結論テキスト
本願商標は、登録すべきものとする。
Trademark Appeal Case
本データベースは、特許庁の審決例をAIで解析・要約したものです。拒絶理由通知に対する意見書作成や、審判請求書等の作成時の参考としてお役立てください。
| 審判番号 | 不服2002−10385(T2002−10385/J1) |
|---|---|
| 審判種別 | 不服 |
| 結論 | 勝訴(請求認容) |
本願商標は、「オートキーレスシステム」の片仮名文字を標準文字で表してなり、第9類「遠隔式ドア開閉装置,電気通信機械器具,電子応用機械器具及びその部品」を指定商品として、平成13年2月21日に登録出願されたものであるが、その後、指定商品については、同14年9月2日付け及び同19年5月23日付け手続補正書により、第9類「電子応用自動ドア開閉装置」に補正されているものである。
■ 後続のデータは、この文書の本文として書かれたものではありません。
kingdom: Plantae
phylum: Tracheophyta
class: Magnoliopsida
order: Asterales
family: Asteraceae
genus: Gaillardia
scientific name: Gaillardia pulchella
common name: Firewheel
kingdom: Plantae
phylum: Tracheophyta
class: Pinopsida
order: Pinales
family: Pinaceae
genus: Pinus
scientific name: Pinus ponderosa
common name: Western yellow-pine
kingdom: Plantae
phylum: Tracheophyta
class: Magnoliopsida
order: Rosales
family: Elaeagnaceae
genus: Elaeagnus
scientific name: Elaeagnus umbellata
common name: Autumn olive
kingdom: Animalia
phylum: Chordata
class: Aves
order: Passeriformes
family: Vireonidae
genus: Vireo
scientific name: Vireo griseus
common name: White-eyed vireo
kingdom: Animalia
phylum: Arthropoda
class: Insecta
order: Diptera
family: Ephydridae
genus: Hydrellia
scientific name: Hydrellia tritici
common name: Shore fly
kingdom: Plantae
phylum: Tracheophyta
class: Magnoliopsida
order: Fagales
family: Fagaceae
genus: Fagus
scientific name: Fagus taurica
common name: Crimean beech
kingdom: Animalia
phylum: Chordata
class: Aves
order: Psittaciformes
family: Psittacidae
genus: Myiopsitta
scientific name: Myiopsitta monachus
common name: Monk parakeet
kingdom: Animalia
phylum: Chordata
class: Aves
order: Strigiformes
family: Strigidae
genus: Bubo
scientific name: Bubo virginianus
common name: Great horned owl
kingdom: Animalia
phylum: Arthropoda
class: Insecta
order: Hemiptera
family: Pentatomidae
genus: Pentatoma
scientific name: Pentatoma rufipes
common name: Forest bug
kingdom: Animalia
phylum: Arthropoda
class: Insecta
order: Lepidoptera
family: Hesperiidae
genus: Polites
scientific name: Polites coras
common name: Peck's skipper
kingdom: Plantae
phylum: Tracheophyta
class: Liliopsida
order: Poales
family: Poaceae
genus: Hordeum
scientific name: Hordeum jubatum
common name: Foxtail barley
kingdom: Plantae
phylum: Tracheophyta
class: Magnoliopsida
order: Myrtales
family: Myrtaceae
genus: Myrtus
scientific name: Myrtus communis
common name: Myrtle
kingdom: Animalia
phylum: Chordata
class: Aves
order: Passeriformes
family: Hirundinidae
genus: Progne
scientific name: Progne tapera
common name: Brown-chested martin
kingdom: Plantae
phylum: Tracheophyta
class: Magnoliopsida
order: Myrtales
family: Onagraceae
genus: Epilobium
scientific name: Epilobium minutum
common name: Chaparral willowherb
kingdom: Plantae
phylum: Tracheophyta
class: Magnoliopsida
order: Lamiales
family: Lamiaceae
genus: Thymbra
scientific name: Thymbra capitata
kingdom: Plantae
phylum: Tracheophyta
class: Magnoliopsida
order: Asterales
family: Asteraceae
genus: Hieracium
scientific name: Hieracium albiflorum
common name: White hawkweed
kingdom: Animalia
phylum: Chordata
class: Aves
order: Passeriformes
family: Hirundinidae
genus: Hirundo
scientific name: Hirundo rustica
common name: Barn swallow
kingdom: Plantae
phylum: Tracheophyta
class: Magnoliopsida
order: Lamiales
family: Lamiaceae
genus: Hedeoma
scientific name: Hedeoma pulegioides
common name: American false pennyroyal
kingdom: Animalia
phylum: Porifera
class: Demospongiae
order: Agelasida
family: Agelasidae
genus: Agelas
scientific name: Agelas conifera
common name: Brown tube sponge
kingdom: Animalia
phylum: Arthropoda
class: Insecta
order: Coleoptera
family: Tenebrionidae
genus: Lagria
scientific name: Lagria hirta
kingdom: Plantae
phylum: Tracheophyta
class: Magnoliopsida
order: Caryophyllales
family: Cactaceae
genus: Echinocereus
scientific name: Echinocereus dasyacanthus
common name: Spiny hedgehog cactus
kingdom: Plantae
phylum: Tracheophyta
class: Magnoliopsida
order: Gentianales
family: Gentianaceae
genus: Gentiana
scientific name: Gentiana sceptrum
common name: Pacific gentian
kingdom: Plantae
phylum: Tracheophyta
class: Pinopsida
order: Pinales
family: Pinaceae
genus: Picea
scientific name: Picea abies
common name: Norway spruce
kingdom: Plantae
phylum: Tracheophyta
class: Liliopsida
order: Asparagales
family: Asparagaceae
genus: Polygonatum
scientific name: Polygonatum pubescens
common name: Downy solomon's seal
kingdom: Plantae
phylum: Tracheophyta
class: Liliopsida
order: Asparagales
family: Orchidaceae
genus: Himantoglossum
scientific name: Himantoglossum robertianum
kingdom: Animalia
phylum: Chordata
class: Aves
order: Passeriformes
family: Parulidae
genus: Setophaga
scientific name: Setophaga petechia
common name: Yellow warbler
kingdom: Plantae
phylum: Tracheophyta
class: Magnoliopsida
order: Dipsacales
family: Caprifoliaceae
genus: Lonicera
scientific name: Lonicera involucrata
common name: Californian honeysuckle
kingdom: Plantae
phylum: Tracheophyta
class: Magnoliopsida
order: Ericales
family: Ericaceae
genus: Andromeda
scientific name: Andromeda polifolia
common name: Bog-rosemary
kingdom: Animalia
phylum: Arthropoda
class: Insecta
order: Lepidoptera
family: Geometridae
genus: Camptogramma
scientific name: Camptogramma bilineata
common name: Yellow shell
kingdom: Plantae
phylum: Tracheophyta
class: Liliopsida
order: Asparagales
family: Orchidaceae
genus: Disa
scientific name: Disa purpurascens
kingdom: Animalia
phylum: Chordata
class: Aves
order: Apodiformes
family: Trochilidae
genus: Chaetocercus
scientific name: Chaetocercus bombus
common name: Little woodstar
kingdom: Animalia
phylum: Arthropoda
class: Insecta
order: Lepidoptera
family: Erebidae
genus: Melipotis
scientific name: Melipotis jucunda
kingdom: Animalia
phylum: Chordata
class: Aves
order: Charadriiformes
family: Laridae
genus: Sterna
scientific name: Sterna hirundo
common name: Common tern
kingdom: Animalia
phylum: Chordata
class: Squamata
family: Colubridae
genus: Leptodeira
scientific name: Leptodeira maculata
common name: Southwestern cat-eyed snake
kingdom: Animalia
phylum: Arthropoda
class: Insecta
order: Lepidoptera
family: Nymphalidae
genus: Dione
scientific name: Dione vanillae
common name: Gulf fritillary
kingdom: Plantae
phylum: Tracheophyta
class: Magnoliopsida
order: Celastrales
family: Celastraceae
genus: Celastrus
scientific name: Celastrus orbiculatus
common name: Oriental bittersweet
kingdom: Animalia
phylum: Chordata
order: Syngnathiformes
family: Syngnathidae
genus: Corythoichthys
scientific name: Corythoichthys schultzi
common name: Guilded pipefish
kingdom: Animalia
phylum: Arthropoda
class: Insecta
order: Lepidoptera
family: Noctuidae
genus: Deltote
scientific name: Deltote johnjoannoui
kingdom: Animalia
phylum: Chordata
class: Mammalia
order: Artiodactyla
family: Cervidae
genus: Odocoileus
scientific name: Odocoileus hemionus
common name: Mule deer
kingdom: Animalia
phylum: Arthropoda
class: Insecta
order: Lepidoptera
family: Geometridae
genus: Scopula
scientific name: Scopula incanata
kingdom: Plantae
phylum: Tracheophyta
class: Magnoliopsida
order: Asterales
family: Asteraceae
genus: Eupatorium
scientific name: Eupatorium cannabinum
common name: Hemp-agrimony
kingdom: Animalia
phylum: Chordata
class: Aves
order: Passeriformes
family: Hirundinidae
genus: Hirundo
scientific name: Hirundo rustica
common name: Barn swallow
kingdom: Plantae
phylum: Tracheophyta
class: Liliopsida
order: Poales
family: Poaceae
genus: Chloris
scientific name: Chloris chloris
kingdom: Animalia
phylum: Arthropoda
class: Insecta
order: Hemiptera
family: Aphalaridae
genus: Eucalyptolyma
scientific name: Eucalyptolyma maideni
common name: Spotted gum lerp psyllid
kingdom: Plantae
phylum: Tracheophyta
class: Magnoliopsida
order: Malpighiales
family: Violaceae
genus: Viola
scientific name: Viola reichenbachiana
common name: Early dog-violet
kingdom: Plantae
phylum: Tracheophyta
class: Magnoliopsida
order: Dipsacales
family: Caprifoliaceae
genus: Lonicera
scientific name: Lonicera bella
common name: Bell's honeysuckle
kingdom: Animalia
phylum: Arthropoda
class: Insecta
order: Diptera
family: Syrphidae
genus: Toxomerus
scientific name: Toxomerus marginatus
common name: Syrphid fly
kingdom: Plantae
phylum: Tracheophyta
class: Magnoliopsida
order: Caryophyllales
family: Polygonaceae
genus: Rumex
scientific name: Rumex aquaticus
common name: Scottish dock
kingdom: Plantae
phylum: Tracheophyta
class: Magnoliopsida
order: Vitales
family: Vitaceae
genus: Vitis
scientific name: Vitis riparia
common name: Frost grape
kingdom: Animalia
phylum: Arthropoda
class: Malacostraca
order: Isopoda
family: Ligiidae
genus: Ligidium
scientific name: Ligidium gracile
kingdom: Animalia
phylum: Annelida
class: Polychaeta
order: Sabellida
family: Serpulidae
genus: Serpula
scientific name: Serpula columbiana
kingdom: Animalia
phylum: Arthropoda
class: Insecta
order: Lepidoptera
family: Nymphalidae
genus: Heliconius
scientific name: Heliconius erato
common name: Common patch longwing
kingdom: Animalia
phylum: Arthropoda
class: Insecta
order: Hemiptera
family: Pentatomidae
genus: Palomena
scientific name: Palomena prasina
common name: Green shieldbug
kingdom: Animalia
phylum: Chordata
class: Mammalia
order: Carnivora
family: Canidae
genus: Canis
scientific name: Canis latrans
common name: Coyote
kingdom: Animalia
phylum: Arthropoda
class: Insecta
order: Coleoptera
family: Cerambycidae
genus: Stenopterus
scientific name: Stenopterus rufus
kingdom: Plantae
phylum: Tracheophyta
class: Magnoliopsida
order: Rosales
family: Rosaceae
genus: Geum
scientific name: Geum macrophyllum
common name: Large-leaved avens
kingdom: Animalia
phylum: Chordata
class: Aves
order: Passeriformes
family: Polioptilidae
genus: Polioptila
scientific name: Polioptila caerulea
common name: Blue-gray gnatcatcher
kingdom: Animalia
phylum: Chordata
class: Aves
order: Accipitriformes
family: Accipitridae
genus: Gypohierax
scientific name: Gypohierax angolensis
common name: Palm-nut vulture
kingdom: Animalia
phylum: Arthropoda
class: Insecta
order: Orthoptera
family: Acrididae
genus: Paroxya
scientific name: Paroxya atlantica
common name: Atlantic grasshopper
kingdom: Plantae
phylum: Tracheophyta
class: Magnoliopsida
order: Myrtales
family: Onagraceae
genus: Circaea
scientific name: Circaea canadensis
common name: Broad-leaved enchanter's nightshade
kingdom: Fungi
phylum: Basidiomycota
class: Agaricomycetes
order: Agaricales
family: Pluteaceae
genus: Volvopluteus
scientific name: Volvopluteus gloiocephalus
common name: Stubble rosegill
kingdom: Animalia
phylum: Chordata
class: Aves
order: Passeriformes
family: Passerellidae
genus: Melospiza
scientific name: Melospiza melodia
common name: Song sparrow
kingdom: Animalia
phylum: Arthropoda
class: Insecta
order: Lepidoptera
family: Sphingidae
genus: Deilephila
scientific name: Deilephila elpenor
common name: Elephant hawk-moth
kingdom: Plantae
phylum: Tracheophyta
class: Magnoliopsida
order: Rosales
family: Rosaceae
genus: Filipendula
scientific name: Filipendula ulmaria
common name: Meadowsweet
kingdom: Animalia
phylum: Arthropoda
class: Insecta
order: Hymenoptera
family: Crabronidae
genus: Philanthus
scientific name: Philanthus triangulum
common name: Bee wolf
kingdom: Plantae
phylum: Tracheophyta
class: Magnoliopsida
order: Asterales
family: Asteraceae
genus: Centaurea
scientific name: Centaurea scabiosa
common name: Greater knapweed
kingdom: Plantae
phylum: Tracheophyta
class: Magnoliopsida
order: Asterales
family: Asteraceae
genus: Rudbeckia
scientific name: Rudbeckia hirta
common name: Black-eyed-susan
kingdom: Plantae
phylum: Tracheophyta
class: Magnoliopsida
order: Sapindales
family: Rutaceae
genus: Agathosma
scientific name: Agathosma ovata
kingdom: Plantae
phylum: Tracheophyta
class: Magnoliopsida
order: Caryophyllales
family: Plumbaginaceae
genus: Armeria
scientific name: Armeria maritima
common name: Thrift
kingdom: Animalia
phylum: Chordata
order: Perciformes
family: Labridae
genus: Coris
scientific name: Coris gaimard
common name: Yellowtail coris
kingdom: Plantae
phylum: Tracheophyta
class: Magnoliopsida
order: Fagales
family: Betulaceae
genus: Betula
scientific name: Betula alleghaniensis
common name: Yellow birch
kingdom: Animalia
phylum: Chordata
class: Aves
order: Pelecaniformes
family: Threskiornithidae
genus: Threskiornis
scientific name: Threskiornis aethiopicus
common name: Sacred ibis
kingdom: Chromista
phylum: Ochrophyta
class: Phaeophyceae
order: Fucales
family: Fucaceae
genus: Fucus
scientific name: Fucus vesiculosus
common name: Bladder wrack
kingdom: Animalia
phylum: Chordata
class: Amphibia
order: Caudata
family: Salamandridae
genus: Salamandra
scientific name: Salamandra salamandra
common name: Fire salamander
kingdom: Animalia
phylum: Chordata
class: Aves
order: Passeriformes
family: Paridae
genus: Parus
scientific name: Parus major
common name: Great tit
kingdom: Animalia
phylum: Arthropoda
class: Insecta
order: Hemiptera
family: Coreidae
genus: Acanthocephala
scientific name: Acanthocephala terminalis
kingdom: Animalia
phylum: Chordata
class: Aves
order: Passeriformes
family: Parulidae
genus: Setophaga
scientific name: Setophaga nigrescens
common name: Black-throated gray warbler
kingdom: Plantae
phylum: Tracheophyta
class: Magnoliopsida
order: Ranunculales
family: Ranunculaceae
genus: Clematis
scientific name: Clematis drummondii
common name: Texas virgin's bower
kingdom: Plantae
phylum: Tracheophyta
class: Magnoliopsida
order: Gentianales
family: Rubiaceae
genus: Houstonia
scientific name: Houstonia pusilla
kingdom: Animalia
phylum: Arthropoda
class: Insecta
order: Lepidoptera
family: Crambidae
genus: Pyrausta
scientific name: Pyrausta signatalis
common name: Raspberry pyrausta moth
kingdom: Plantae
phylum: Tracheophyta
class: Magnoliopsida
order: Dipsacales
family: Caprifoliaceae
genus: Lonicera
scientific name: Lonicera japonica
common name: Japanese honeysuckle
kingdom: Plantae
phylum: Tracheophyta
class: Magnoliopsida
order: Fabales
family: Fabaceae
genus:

原査定は、「本願商標は、『オートキーレスシステム』の文字を書してなるところ、本願の指定商品中、遠隔式ドア開閉装置関連の商品においては、例えば、車の開閉において、リモコンを持って車から離れるだけで自動的にドアロックされ、また近づくと自動的にアンロックできるシステムとして認識されるものである。そうとすると、本願商標を指定商品中、『上記機能が使用されている商品』に使用しても、単に商品の品質を表示するにすぎないものと認められる。したがって、本願商標は、商標法第3条第1項第3号に該当し、前記商品以外の商品に使用するときは商品の品質の誤認を生じさせるおそれがあるから、同法第4条第1項第16号に該当する。」旨認定、判断し、本願を拒絶したものである。
本願商標は、前記1のとおり、「オートキーレスシステム」の文字よりなるところ、該構成文字は、同じ大きさ、等間隔に外観上一体的に表されているものであり、これより生ずる称呼「オートキーレスシステム」も格別冗長なものでなく、よどみなく一連に称呼し得るものである。
そして、本願商標は、その構成全体より、原審説示の如き意味合いでの機能を認識させるところがあるとしても、これが、補正後の指定商品の品質等を直接かつ具体的に表示したものとはいえないから、むしろ、構成文字全体をもって一種の造語よりなるものとして認識されるというのが相当である。
また、当審において職権をもって調査したところ、原審説示のドア、スライドドア、テールゲートなどの施錠・解錠を、キーを使わず電波や赤外線などの無線によって行うシステムは、「キーレスエントリーシステム」の語が専ら使用されており、本願商標が、その指定商品を取り扱う業界において、商品の品質等を表示するものとして、取引上普通に使用されている事実を発見することができない。
してみれば、本願商標は、これをその指定商品について使用しても、その商品の品質等を普通に表示したものとはいえず、自他商品の識別標識としての機能を果たし得るものであり、また、商品の品質について誤認を生じさせるおそれもないものといわざるを得ない。
したがって、本願商標が商標法第3条第1項第3号及び同法第4条第1項第16号に該当するとして、本願を拒絶した原査定は、妥当なものでなく、取消しを免れない。
その他、政令で定める期間内に本願について拒絶の理由を発見しない。
よって、結論のとおり審決する。